Single-mode fiber allows for a higher capacity to transmit information because it can retain the fidelity of each light pulse over longer distances, and exhibits no dispersion caused by multiple modes. Single-mode fiber also enjoys lower fiber attenuation than multimode fiber. Thus, more information can be transmitted per unit of time. Similar to multimode fiber, early single-mode fiber was generally characterized as step-index fiber, meaning that the refractive index of the fiber core is a step above that of the cladding, rather than graduated as it is in graded-index fiber. Modern single-mode fibers have evolved into more complex designs such as matched clad, depressed clad, and other exotic structures [2].

Single-mode fiber has some disadvantages. The smaller core diameter makes coupling light into the core more difficult (see Fig. 4.5) [2]. The tolerances for singlemode connectors and splices are also much more demanding.

Single-mode fiber has gone through a continuing evolution for several decades now. As a result, there are three basic classes of single-mode fiber used in modern telecommunications systems. The oldest and most widely deployed type is nondispersion- shifted fiber (NDSF). These fibers were initially intended for use near 1310 nm.
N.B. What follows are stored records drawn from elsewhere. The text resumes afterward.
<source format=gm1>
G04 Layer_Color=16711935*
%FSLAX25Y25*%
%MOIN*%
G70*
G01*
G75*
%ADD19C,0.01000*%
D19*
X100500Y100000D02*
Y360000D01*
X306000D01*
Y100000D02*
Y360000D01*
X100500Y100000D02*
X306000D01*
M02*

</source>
Later, 1550-nm systems made NDSF undesirable due to its very high dispersion at the 1550-nm wavelength. To address this shortcoming, fiber manufacturers developed dispersion-shifted fiber (DSF), which moved the zero-dispersion point to the 1550-nm region. Years later, scientists discovered that while DSF worked extremely well with a single 1550-nm wavelength, it exhibits serious nonlinearities when multiple, closely spaced wavelengths in the 1550-nm wavelength were transmitted in DWDM systems. Recently, to address the problem of nonlinearities, a new class of fibers was introduced, the non-zero-dispersion-shifted fibers (NZ-DSF). The fiber is available in both positive and negative dispersion varieties and is rapidly becoming the fiber of choice in new fiber deployment. See [2] for more information on this loss mechanism.
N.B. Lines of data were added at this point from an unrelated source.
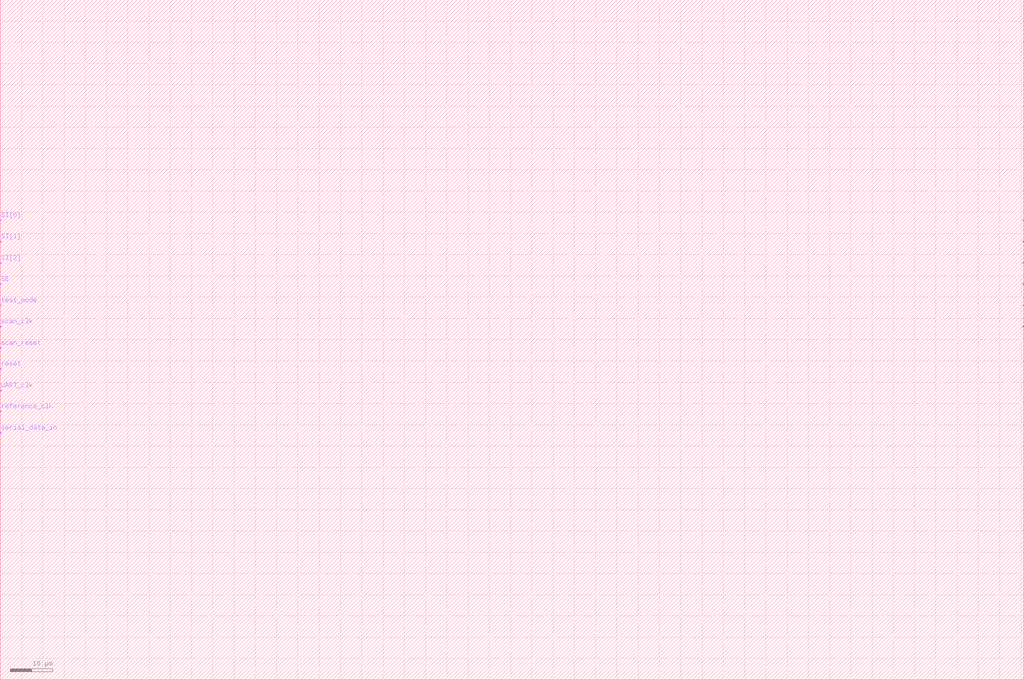
<source format=lef>

#******
# Preview export LEF
#    * Analog on top flow *
#	 Preview sub-version 5.10.41.500.3.38
#
# TECH LIB NAME: tsmc18
# TECH FILE NAME: techfile.cds
#******

VERSION 5.4 ;

NAMESCASESENSITIVE ON ;

DIVIDERCHAR "|" ;
BUSBITCHARS "[]" ;

UNITS
    DATABASE MICRONS 100  ;
END UNITS

MACRO system_top
    CLASS CORE ;
    FOREIGN system_top 0 0 ;
    ORIGIN 0.00 0.00 ;
    SIZE 240.67 BY 160.0 ;
    SYMMETRY X Y ;
    SITE CoreSite ;
    PIN SI[0]
        DIRECTION INPUT ;
        PORT
        LAYER METAL2 ;
        RECT  0.00 108 0.2 108.2 ;
        END
    END SI[0]
    PIN SI[1]
        DIRECTION INPUT ;
        PORT
        LAYER METAL2 ;
        RECT  0.00 103 0.2 103.2 ;
        END
    END SI[1]
    PIN SI[2]
        DIRECTION INPUT ;
        PORT
        LAYER METAL2 ;
        RECT  0.00 98 0.2 98.2 ;
        END
    END SI[2]
    PIN SE
        DIRECTION INPUT ;
        PORT
        LAYER METAL2 ;
        RECT  0.00 93 0.2 93.2 ;
        END
    END SE
    PIN test_mode
        DIRECTION INPUT ;
        PORT
        LAYER METAL2 ;
        RECT  0.00 88 0.2 88.2 ;
        END
    END test_mode
    PIN scan_clk
        DIRECTION INPUT ;
        PORT
        LAYER METAL2 ;
        RECT  0.00 83 0.2 83.2 ;
        END
    END scan_clk
    PIN scan_reset
        DIRECTION INPUT ;
        PORT
        LAYER METAL2 ;
        RECT  0.00 78 0.2 78.2 ;
        END
    END scan_reset
    PIN reset
        DIRECTION INPUT ;
        PORT
        LAYER METAL2 ;
        RECT  0.00 73 0.2 73.2 ;
        END
    END reset
    PIN UART_clk
        DIRECTION INPUT ;
        PORT
        LAYER METAL2 ;
        RECT  0.00 68 0.2 68.2 ;
        END
    END UART_clk
    PIN reference_clk
        DIRECTION INPUT ;
        PORT
        LAYER METAL2 ;
        RECT  0.00 63 0.2 63.2 ;
        END
    END reference_clk
    PIN serial_data_in
        DIRECTION INPUT ;
        PORT
        LAYER METAL2 ;
        RECT  0.00 58 0.2 58.2 ;
        END
    END serial_data_in
    PIN SO[0]
        DIRECTION OUTPUT ;
        PORT
        LAYER METAL3 ;
        RECT  240.47 108 240.67 108.2 ; 
        END
    END SO[0]
    PIN SO[1]
        DIRECTION OUTPUT ;
        PORT
        LAYER METAL3 ;
        RECT  240.47 103 240.67 103.2 ; 
        END
    END SO[1]
    PIN SO[2]
        DIRECTION OUTPUT ;
        PORT
        LAYER METAL3 ;
        RECT  240.47 98 240.67 98.2 ; 
        END
    END SO[2]
    PIN serial_data_out
        DIRECTION OUTPUT ;
        PORT
        LAYER METAL3 ;
        RECT  240.47 93 240.67 93.2 ; 
        END
    END serial_data_out
    PIN parity_error
        DIRECTION OUTPUT ;
        PORT
        LAYER METAL3 ;
        RECT  240.47 88 240.67 88.2 ; 
        END
    END parity_error
    PIN frame_error
        DIRECTION OUTPUT ;
        PORT
        LAYER METAL3 ;
        RECT  240.47 83 240.67 83.2 ; 
        END
    END frame_error
END system_top

END LIBRARY
</source>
Figure 4.6 Cross section of PM fiber.

One additional important variety of single-mode fiber is polarization-maintaining (PM) fiber (see Fig. 4.6) [2]. All other single-mode fibers discussed so far have been capable of carrying randomly polarized light. PM fiber is designed to propagate only one polarization of the input light. This is important for components such as external modulators that require a polarized light input.
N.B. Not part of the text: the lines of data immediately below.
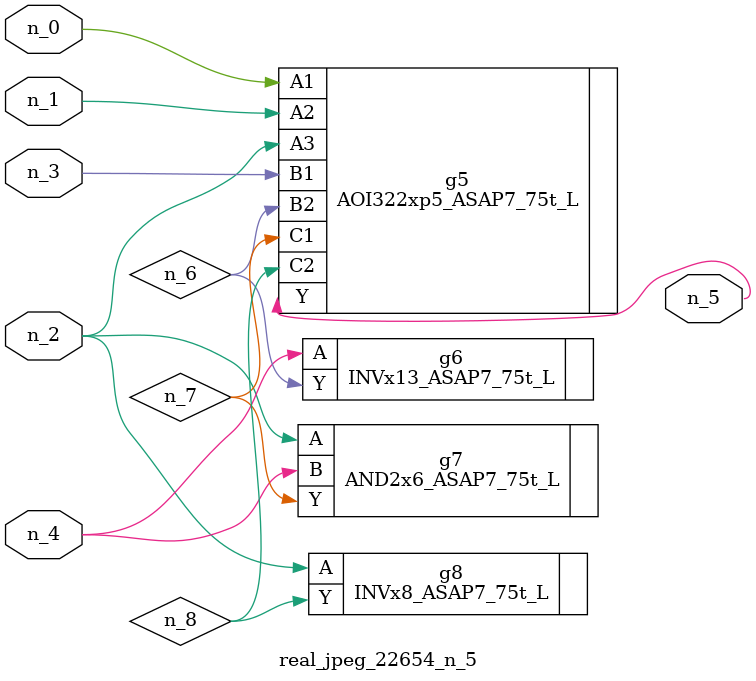
<source format=v>
module real_jpeg_22654_n_5 (n_4, n_0, n_1, n_2, n_3, n_5);

input n_4;
input n_0;
input n_1;
input n_2;
input n_3;

output n_5;

wire n_8;
wire n_6;
wire n_7;

AOI322xp5_ASAP7_75t_L g5 ( 
.A1(n_0),
.A2(n_1),
.A3(n_2),
.B1(n_3),
.B2(n_6),
.C1(n_7),
.C2(n_8),
.Y(n_5)
);

AND2x6_ASAP7_75t_L g7 ( 
.A(n_2),
.B(n_4),
.Y(n_7)
);

INVx8_ASAP7_75t_L g8 ( 
.A(n_2),
.Y(n_8)
);

INVx13_ASAP7_75t_L g6 ( 
.A(n_4),
.Y(n_6)
);


endmodule
</source>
Finally, the cross section of a type of PM fiber is shown in Figure 4.6 [2]. This fiber contains a feature not seen in other fiber types. Besides the core, there are two additional circles called stress rods. As their name implies, these stress rods create stress in the core of the fiber such that the transmission of only one polarization plane of light is favored [2].²

2. Single-mode fibers experience nonlinearities that can greatly affect system performance.